Charlaban de dinosaurios, de etruscos, de la miseria tranquila de Moldavia, de los tejados
de chapa de las casas del campo, de la paciencia, de las tierras sin cultivar, de urnas cinerarias,
de falsificaciones, de museos, de sistemas de seguridad, de Pompeya y Herculano. Alguna vez
Irina, cuando la horizontalidad postcoital parecía proclive al intimismo, le preguntaba por su
soledad y, Mateo para ella, le respondía con una caricia en alguno de sus pezones silenciosos.
Tassone respiraba más agitado que lo que su esfuerzo requería por el mero placer de ver
salir el vaho por su boca. A punto de ingresar en el portal detectó una pareja masculina que
caminaba en sentido contrario por su misma acera que cortó de cuajó sus tonterías bucales.
Mantuvo el paso y todavía se cruzaron. Para su alivio eran gays, a los que sólo delataba su
extrema elegancia conjunta, en ningún caso sus andares. Por un momento los creyó policías
de paisano, inconfundibles también para él. No en vano se había pasado casi media vida
esquivando a las mil policías del mundo. En ambientes policiales su personaje era conocido
como Darken, el ladrón de arte más buscado del planeta. Un hombre opaco, sin otro rostro
que una composición de pelucas, bigotes y añadidos que igual lo podían aproximar a Cristo, a
Dorian Gray o a Calisto el de la Celestina.
La luz incipiente de aquel día de invierno confería un tono de irrealidad a aquel salón
amurallado de cristaleras salvo por el istmo que daba a la cocina. Sobre la mesa parpadeaba
un móvil de prepago. Tassone/Darken consultó el primero de los sms, parco como una
ración de posguerra.
—Un evangelista de Roma ha pedido el traslado a Rusia. Comunícate conmigo.

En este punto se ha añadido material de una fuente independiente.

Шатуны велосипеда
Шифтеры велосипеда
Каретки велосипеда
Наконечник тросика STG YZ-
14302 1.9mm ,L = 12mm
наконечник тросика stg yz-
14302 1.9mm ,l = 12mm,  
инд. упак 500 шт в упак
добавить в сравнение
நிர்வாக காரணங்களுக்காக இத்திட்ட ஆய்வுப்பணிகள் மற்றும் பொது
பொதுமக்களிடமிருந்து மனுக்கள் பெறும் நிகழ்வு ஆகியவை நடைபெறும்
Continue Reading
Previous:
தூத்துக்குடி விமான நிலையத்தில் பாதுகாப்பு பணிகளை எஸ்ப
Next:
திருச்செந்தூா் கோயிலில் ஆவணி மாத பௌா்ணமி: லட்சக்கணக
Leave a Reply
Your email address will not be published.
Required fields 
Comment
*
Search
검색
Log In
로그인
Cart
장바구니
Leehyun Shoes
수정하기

Conmigo. Sólo tenía dos vínculos llamados conmigo que si bien no sabían quién ni cómo
era, sí lo que hacía. Eran sus proveedores, sus marchantes, sus intermediarios.

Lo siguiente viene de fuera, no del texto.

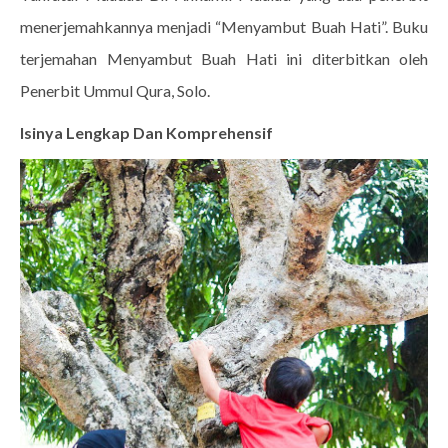
menerjemahkannya menjadi “Menyambut Buah Hati”. Buku
terjemahan Menyambut Buah Hati ini diterbitkan oleh
Penerbit Ummul Qura, Solo.
Isinya Lengkap Dan Komprehensif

El segundo de los sms provenía de otra Irina. Curiosamente, o no, también moldava,
también Irina, también de Chisinau. ¿Debilidad, casualidad, determinismo? El de Irina, la
actual, era el primero en el escalafón de los esqueletos mejor configurados de mujer en la
hemeroteca de esqueletos de Darken. Ella constituía su único vínculo afectivo no sólo en
Londres sino en el resto del planeta. Pero ni siquiera a la moldava le permitía acceder hasta su
ático.
Ven esta noche. Prepararé el salmón como te gusta y luego a mí, leyó.